If you cannot Boot into Windows then run Windows 7 (F8) recovery and choose Startup Repair option -> http://windows.microsoft.com/en-US/windows7/What-are-the-system-recovery-options-in-Windows-7

If you can Boot into Windows and the SSD OS Drive 'disappears' occasionally, reboots or has odd behavior then I would look at the registry, Start = 3 in AHCI is incorrect an loads the wrong drivers, it 'should be' Start = 0; see -> http://support.microsoft.com/kb/922976

Under AHCI they should look like this:
AHCI_Start_0.jpg


BTW Marvell 912x is limited to 360~380 MB/s, reason x1 PCIe lane whereas 918x is x2 lanes.
 
I have 10 P6X58D-E - 120GB SSD + RAID 1.

What EXACT SATA Ports and what EXACT BIOS settings over Defaults? Especially the SATA settings?

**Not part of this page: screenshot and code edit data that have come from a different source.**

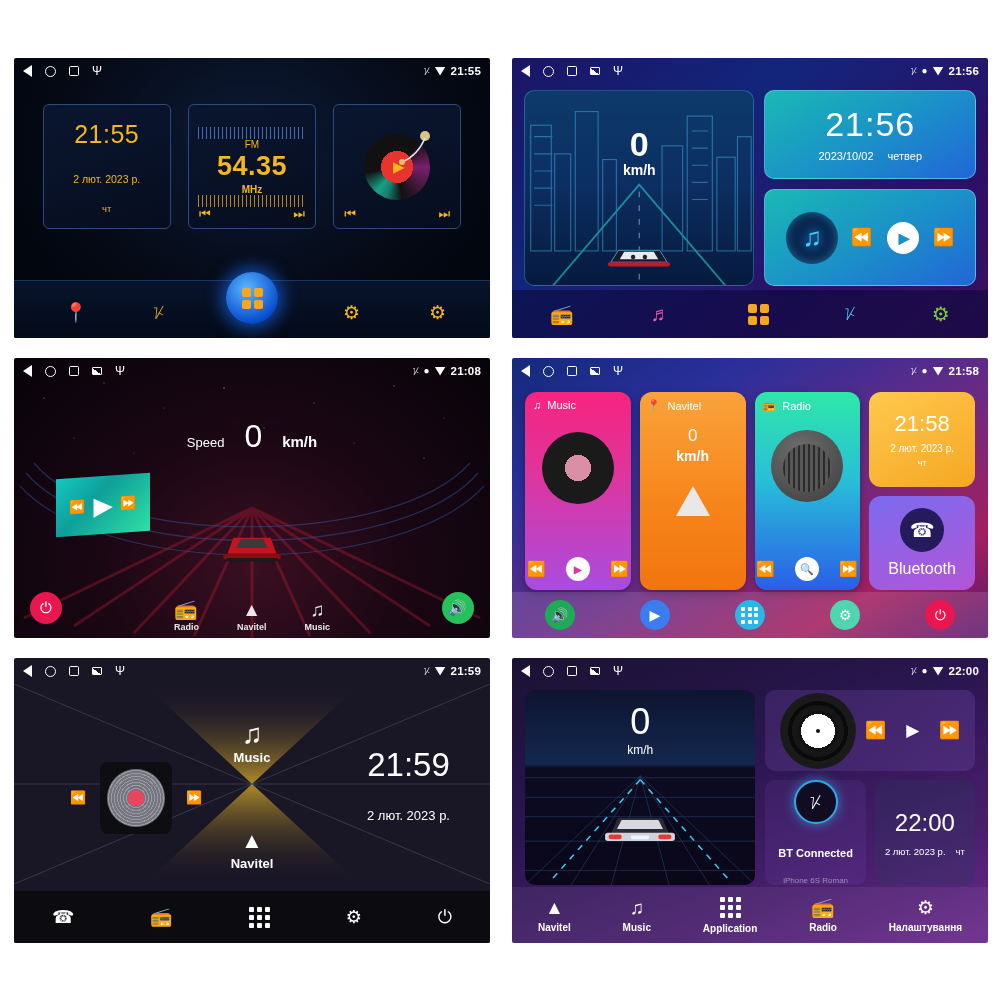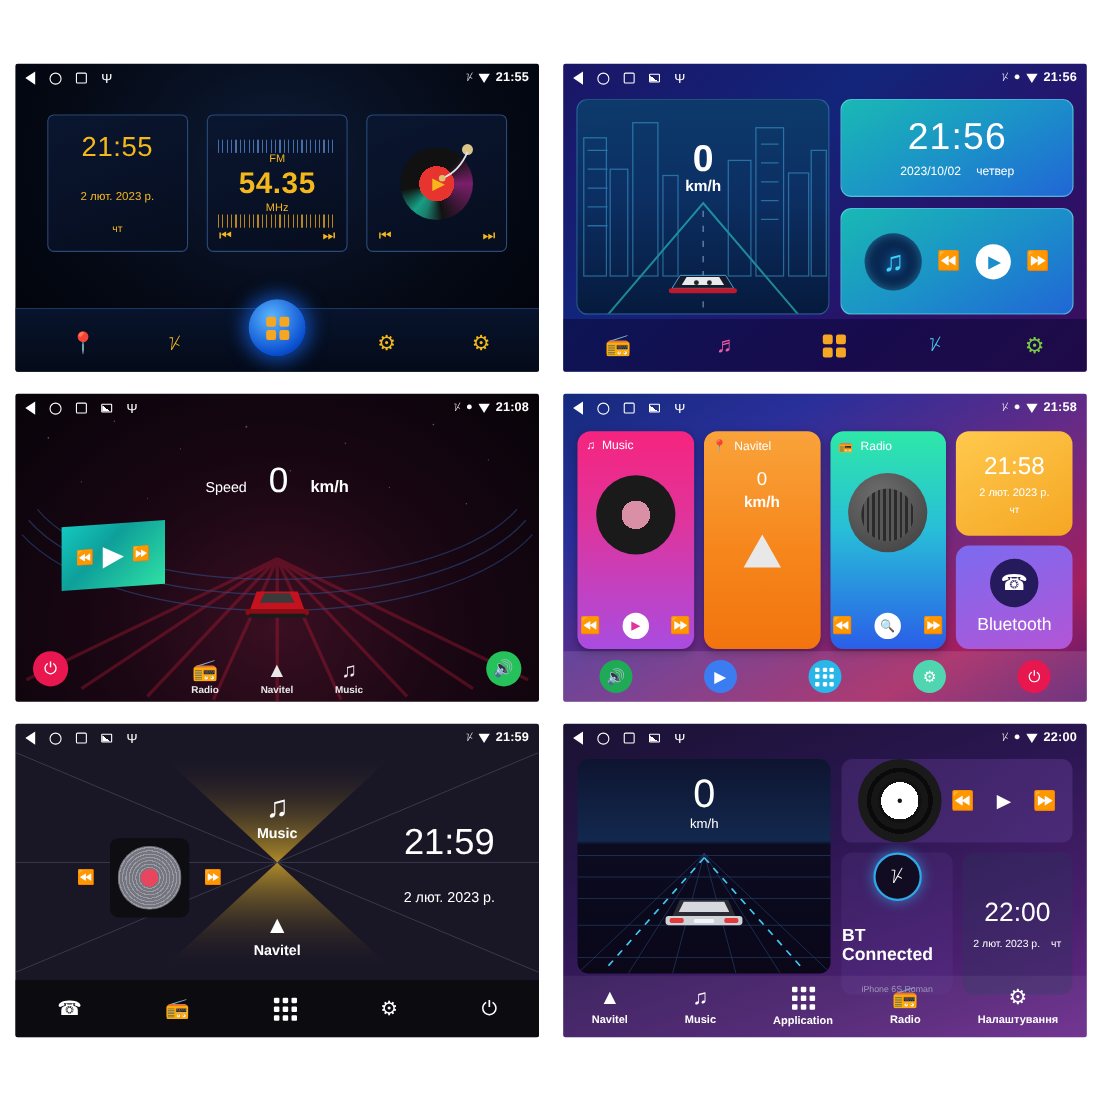--- a/index.html
+++ b/index.html
@@ -49,21 +49,21 @@
     width:128px;height:125px;border:1px solid #2b4a7a;border-radius:6px;
     background:linear-gradient(160deg,#0a1630,#060d1e);
     display:flex;flex-direction:column;align-items:center;justify-content:center;
     color:#f5b81c;position:relative;
   }
   .p1 .c-time{font-size:25px;font-weight:500;letter-spacing:.5px;}
   .p1 .c-date{font-size:10.5px;margin-top:24px;}
   .p1 .c-day{font-size:9.5px;margin-top:18px;}
   .radio-fm{font-size:10px;margin-bottom:1px;}
   .radio-freq{font-size:27px;font-weight:600;letter-spacing:.5px;}
-  .radio-mhz{font-size:10px;margin-top:2px;}
+  .radio-mhz{font-size:10px;margin-top:2px;font-weight:bold;}
   .ticks{width:108px;height:12px;background:repeating-linear-gradient(to right,#4f7fc0 0 1px,transparent 1px 4px);opacity:.85;}
   .ticks.bot{background:repeating-linear-gradient(to right,#d79a18 0 1px,transparent 1px 4px);}
   .p1 .prevnext{position:absolute;bottom:6px;left:0;right:0;display:flex;justify-content:space-between;padding:0 10px;color:#f5b81c;font-size:13px;}
   .vinyl{
     width:66px;height:66px;border-radius:50%;
     background:
       radial-gradient(circle at 50% 50%, #e8342f 0 16px, transparent 16px),
       conic-gradient(from 200deg,#1b7f6e,#16a085 20deg,#111 60deg,#111 200deg,#7a1f6a 250deg,#111 330deg,#1b7f6e 360deg);
     display:flex;align-items:center;justify-content:center;position:relative;
   }
@@ -219,21 +219,21 @@
   .p6 .right{flex:1;display:flex;flex-direction:column;gap:9px;}
   .p6 .vinylcard{flex:1;border-radius:10px;background:linear-gradient(140deg,#3a2262,#4b2a78);display:flex;align-items:center;justify-content:space-around;padding:0 10px;}
   .bigvinyl{width:76px;height:76px;border-radius:50%;
     background:radial-gradient(circle,#fff 0 17px,#111 17px 20px,#161616 20px 26px,#0a0a0a 26px 30px,#1a1a1a 30px 100%);
     position:relative;}
   .bigvinyl::after{content:"";position:absolute;left:50%;top:50%;width:4px;height:4px;margin:-2px 0 0 -2px;border-radius:50%;background:#111;}
   .p6 .vc-ctrls{display:flex;gap:20px;color:#fff;font-size:17px;}
   .p6 .row2{flex:1;display:flex;gap:9px;}
   .p6 .btcard{flex:1;border-radius:10px;background:linear-gradient(160deg,#3a2062,#53277e);display:flex;flex-direction:column;align-items:center;justify-content:center;color:#fff;}
   .btring{width:44px;height:44px;border-radius:50%;border:2px solid #2fa8e8;background:#120c22;display:flex;align-items:center;justify-content:center;font-size:20px;box-shadow:0 0 12px rgba(47,168,232,.7);}
-  .p6 .btcard .l1{font-size:16px;font-weight:bold;margin-top:23px;}
+  .p6 .btcard .l1{font-size:11px;font-weight:bold;margin-top:23px;}
   .p6 .btcard .l2{font-size:8px;color:#9c8fb5;margin-top:17px;}
   .p6 .clockcard{flex:1;border-radius:10px;background:linear-gradient(160deg,#33225c,#4a2a72);display:flex;flex-direction:column;align-items:center;justify-content:center;color:#fff;}
   .p6 .clockcard .t{font-size:24px;}
   .p6 .clockcard .d{font-size:9.5px;margin-top:9px;display:flex;gap:10px;}
   .p6 .dock{position:absolute;bottom:0;left:0;right:0;height:56px;display:flex;align-items:center;justify-content:space-around;background:rgba(255,255,255,.06);}
   .p6 .dock .it{display:flex;flex-direction:column;align-items:center;color:#fff;gap:5px;}
   .p6 .dock .ig{font-size:19px;line-height:1;}
   .p6 .dock .lb{font-size:10px;font-weight:bold;}
   .dots9{display:grid;grid-template-columns:repeat(3,5px);grid-template-rows:repeat(3,5px);gap:3px;}
   .dots9 i{background:#fff;display:block;border-radius:1px;}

IMO - I would absolutely look the registry as I showed you above.

Q - see above and...
Q - What BIOS version?
Q - What Marvell driver version?
Q - What SSD Firmware version?
Q - Intel Matrix Storage Manager version?

IMO - it's fine to RAID 0 HDD's as long as ALL of the data has no importance and is copied on your 3TB; otherwise it's a bad idea.